The agreed LoC which was then agreed was recorded on 19 maps by two senior generals of the Pakistan and Indian armies and the actual demarcation of the line on the ground taken in hand.

Robert G. Wirsing, professor at the University of South Carolina and a keen observer of the South Asian affairs, has suggested that the problems over Siachen Glacier arose basically out of the fact that India and Pakistan had to contend with three distinct types of 'boundary situation's in Kashmir from the outset; although he is not on record on the subject but his reasoning would suggest that the present Kargil crisis has also arisen out of the same problem. The three boundary situations, according to Wirsing, are: no boundary at all in the far north, about 500 miles of delimited (but formally undemarcated) CFL cutting through "most of the state", and about 124 miles of "traditional, quasi-recognised working border at the southern end of the state. Wirsing believes that the trouble in the northern parts started when on April 13, 1984, India airlifted certain special units of its army to preselected mountain outposts in the northern undelimited sector of the state in "a daring manoeuvre code-named Operation Meghdoot."

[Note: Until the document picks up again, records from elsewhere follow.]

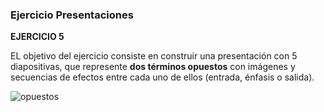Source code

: ### Ejercicio  Presentaciones


**EJERCICIO 5**

EL objetivo del ejercicio consiste en construir una presentación con 5 diapositivas, que represente  **dos términos opuestos**  con imágenes y secuencias de efectos entre cada uno de ellos (entrada, énfasis o salida).

![opuestos](https://www.opcionweb.com/datopcnweb/uploads/2007/02/opuestos.jpg)
<!--stackedit_data:
eyJoaXN0b3J5IjpbLTY4MTMwNDUwNiwtMTY0OTI1NTEzMV19
-->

According to Wirsing, the problem arose from the decision of the LoC designers to leave the northern terminal point of the line untouched. This caused serious concern not only to Pakistan but also to China. Several attempts have been made by India and Pakistan to rationalise the situation but to date these have proved unproductive. Wirsing points out that Pakistan regards India's move to occupy Siachen as "the single most serious violation of the Simla Agreement."

Former foreign secretary (and one-time caretaker foreign minister) Abdul Sattar, who has served two terms as Pakistan's ambassador to New Delhi, has similarly referred to India's action in Kargil as a most serious violation of the Simla Agreement. At a panel discussion in Karachi the other day, he maintained that for years India had been nibbling away at territory on the Pakistani side of the LoC, at the same time refusing a mediatory role to the UN observers group to intercede and determine the validity of the rival claims in the snow-bound areas. Sattar also believes that the events in Kargil are not isolated in nature but part of "a discernible plan... to create an empty belt of scorched earth between Indian occupied Kashmir and the rest of the state... and consolidate the temporary line of control and turn it into a permanent line of partition."

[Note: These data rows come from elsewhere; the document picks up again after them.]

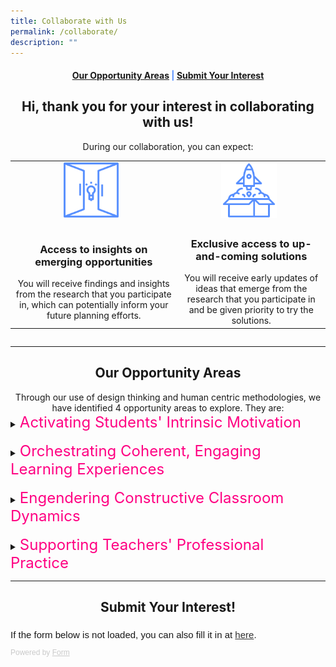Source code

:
 ```yaml
---
title: Collaborate with Us
permalink: /collaborate/
description: ""
---
```

<center><h4 style="color:#578ffe;"><a href="#opportunity">Our Opportunity Areas</a>  |  <a href="#interest">Submit Your Interest</a></h4></center>

<center><h2>Hi, thank you for your interest in collaborating with us!</h2></center>

<center>During our collaboration, you can expect:</center>
<div style="overflow-x:auto;">
<table>
  <tbody><tr>
    <td style="text-align: center"><img src="/images/Collaborate/opportunity.png" style="width:35%; display: inline; margin-right:0.5rem"></td>
    <td style="text-align: center"><img src="/images/Collaborate/rocket-launch.png" style="width:40%; display: inline; margin-right:0.5rem"></td>
  </tr>
  <tr>
		<td style="text-align: center"><h3>Access to insights on emerging opportunities</h3>You will receive findings and insights from the research that you participate in, which can potentially inform your future planning efforts.</td>
		<td style="text-align: center"><h3>Exclusive access to up-and-coming solutions</h3>You will receive early updates of ideas that emerge from the research that you participate in and be given priority to try the solutions.</td>
  </tr>
</tbody></table>
	</div>

----------

<center><h2 id="opportunity">Our Opportunity Areas</h2></center>
<center>Through our use of design thinking and human centric methodologies, we have identified 4 opportunity areas to explore. They are:</center>

<details>
	<summary><font style="color:#ff0082;" size="+2">Activating Students' Intrinsic Motivation</font></summary><font size="+1">
<center>Encouraging discovery of interests and strengths, student autonomy in learning, and appetite for individual expression and growth through:</center>
<div style="overflow-x:auto;">
	<table cellspacing="3" cellpadding="3" border="0">
	<tbody><tr>
		<td style="text-align: center"><b><a href="https://sites.google.com/moe.edu.sg/lg21/home">Learning Gamified (released product)</a></b></td>
		<td style="text-align: center">How might we...</td>
	</tr>
	<tr>
		<td style="text-align: center"><b>Monitoring and Self-regulation in Practical-based Lessons</b></td>
		<td style="text-align: center">How might we help teachers effectively monitor and guide all students in a practical (Science, PE, Art, etc.) lesson?</td>
	</tr>
</tbody></table>
	</div>
</font></details>

<br>

<details>
<summary><font style="color:#ff0082;" size="+2">Orchestrating Coherent, Engaging Learning Experiences</font></summary><font size="+1">
<center>Regulating and managing momentum and connections within or across learning activities and better understanding of students needs to improve student engagement and focus through:</center>
<div style="overflow-x:auto;">
<table>
  <tbody><tr>
    <th style="text-align: center"><img src="/images/Collaborate/opportunity.png" style="width:30%; display: inline; margin-right:0.5rem"></th>
		<th style="text-align: center"><b>Learning Gamified</b>
			<br>How might we...</th>
  </tr>
  <tr>
		<td style="text-align: center"><h3><img src="/images/Collaborate/rocket-launch.png" style="width:40%; display: inline; margin-right:0.5rem"></h3></td>
		<td style="text-align: center"><b>Monitoring and Self-Regulation in Practical-based Lessons</b>
			<br>How might we...</td>
  </tr>
</tbody></table>
	</div>
</font></details>

<br>

<details>
<summary><font style="color:#ff0082;" size="+2">Engendering Constructive Classroom Dynamics</font></summary><font size="+1">
<center>Enabling a teacher's sphere of influence to permeate the entire class and balancing teacher's authority and students' voice to ensure collective ownership of the teaching and learning process through:</center>
<div style="overflow-x:auto;">
<table>
  <tbody><tr>
    <th style="text-align: center"><img src="/images/Collaborate/opportunity.png" style="width:30%; display: inline; margin-right:0.5rem"></th>
		<th style="text-align: center"><b>Learning Gamified</b>
			<br>How might we...</th>
  </tr>
  <tr>
		<td style="text-align: center"><h3><img src="/images/Collaborate/rocket-launch.png" style="width:40%; display: inline; margin-right:0.5rem"></h3></td>
		<td style="text-align: center"><b>Monitoring and Self-Regulation in Practical-based Lessons</b>
			<br>How might we...</td>
  </tr>
</tbody></table>
	</div>
</font></details>

<br>

<details>
<summary><font style="color:#ff0082;" size="+2">Supporting Teachers' Professional Practice</font></summary><font size="+1">
<center>Augmenting teachers’ instructional effectiveness and student support strategies with readily deployable technology-enabled solutions through:</center>
<div style="overflow-x:auto;">
<table>
  <tbody><tr>
    <th style="text-align: center"><img src="/images/Collaborate/opportunity.png" style="width:30%; display: inline; margin-right:0.5rem"></th>
		<th style="text-align: center"><b>Learning Gamified</b>
			<br>How might we...</th>
  </tr>
  <tr>
		<td style="text-align: center"><h3><img src="/images/Collaborate/rocket-launch.png" style="width:40%; display: inline; margin-right:0.5rem"></h3></td>
		<td style="text-align: center"><b>Monitoring and Self-Regulation in Practical-based Lessons</b>
			<br>How might we...</td>
  </tr>
</tbody></table>
	</div>
</font></details>

---------

<center><h2 id="interest">Submit Your Interest!</h2></center>
<div style="font-family: Sans-Serif; font-size: 15px; color: #000; opacity: 0.9; padding-top: 5px; padding-bottom: 8px;"> If the form below is not loaded, you can also fill it in at <a href="https://form.gov.sg/64219949b69f640012ee18ea">here</a>. </div>   <div style="font-family: Sans-Serif; font-size: 12px; color: #999; opacity: 0.5; padding-top: 5px;"> Powered by <a style="color: #999" href="https://form.gov.sg">Form</a> </div>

Departing from the written text of his statement, Abdul Sattar vehemently argued that the Simla agreement was signed "under duress." He seemed to imply that the agreement therefore need not be treated with the sanctity that has been associated with it. This, to say the least, is a dangerous line of argument. Abandoning the Simla Agreement or diluting its sanctity can open up a whole Pandora's Box of problems. Apart from everything else, Pakistan's position on Kashmir has been sanctified by the international community on the basis of the Simla Agreement. We will lose this important point of reference if Simla Agreement is jettisoned.

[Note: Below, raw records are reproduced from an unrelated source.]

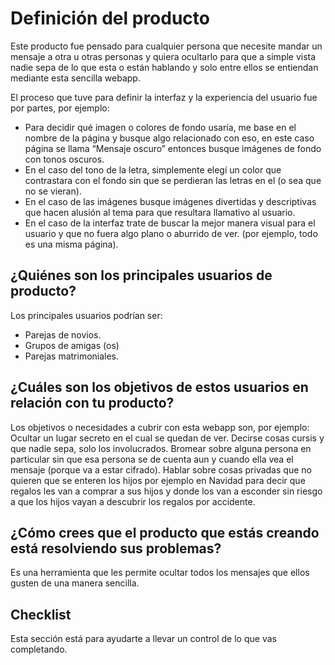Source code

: # Definición del producto

Este producto fue pensado para cualquier persona que necesite mandar un mensaje a otra u otras personas y quiera ocultarlo para que a simple vista nadie sepa de lo que esta o están hablando y solo entre ellos se entiendan mediante esta sencilla webapp.

El proceso que tuve para definir la interfaz y la experiencia del usuario fue por partes, por ejemplo:

* Para decidir qué imagen o colores de fondo usaría, me base en el nombre de la página y busque algo relacionado con eso, en este caso página se llama “Mensaje oscuro” entonces busque imágenes de fondo con tonos oscuros.
* En el caso del tono de la letra, simplemente elegí un color que contrastara con el fondo sin que se perdieran las letras en el (o sea que no se vieran).
 * En el caso de las imágenes busque imágenes divertidas y descriptivas que hacen alusión al tema para que resultara llamativo al usuario.
* En el caso de la interfaz trate de buscar la mejor manera visual para el usuario y que no fuera algo plano o aburrido de ver. (por ejemplo, todo es una misma página).

## ¿Quiénes son los principales usuarios de producto?
Los principales usuarios podrían ser:

* Parejas de novios.
* Grupos de amigas (os)
* Parejas matrimoniales.

## ¿Cuáles son los objetivos de estos usuarios en relación con tu producto?
Los objetivos o necesidades a cubrir con esta webapp son, por ejemplo:
Ocultar un lugar secreto en el cual se quedan de ver.
Decirse cosas cursis y que nadie sepa, solo los involucrados.
Bromear sobre alguna persona en particular sin que esa persona se de cuenta aun y cuando ella vea el mensaje (porque va a estar cifrado).
Hablar sobre cosas privadas que no quieren que se enteren los hijos por ejemplo en Navidad para decir que regalos les van a comprar a sus hijos y donde los van a esconder sin riesgo a que los hijos vayan a descubrir los regalos por accidente.

## ¿Cómo crees que el producto que estás creando está resolviendo sus problemas?
Es una herramienta que les permite ocultar todos los mensajes que ellos gusten de una manera sencilla.



## Checklist

Esta sección está para ayudarte a llevar un control de lo que vas completando.

<!--### Parte Obligatoria

* [X] `README.md` incluye info sobre proceso y decisiones de diseño.
* [X] `README.md` explica claramente quiénes son los usuarios y su relación con
  el producto.
* [X] `README.md` explica claramente cómo el producto soluciona los
  problemas/necesidades de los usuarios.
* [X] Usa VanillaJS.
* [X] No utiliza `this`.
* [X] Implementa `cipher.encode`.
* [X] Implementa `cipher.decode`.
* [ ] Pasa linter con configuración provista.
* [X] Pasa pruebas unitarias.
* [X] Pruebas unitarias cubren 70% de _statements_, _functions_ y _lines_, y un
  mínimo del 50% de _branches_.
* [X] Interfaz permite elegir el `offset` o _desplazamiento_ a usar en el
  cifrado/descifrado.
* [X] Interfaz permite escribir un texto para ser cifrado.
* [X] Interfaz muestra el resultado del cifrado correctamente.
* [X] Interfaz permite escribir un texto para ser descifrado.
* [X] Interfaz muestra el resultado del descifrado correctamente.

### Parte Opcional: "Hacker edition"

* [X] Cifra/descifra minúsculas
* [ ] Cifra/descifra _otros_ caracteres (espacios, puntuación, `ñ`, `á`, ...)
* [ ] Permite usar un `offset` negativo.-->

In contrast to the increasing belligerence evident from the Indian leaders' statements on the Kargil crisis, it is commendable that Pakistan has not lost its patience and continues to maintain that it would keep its doors open for a serious and sincere dialogue not only on the Kargil situation but on the core problem of Jammu and Kashmir. In reality, Kargil is only a symptom; the real malaise is the unresolved issue of Kashmir.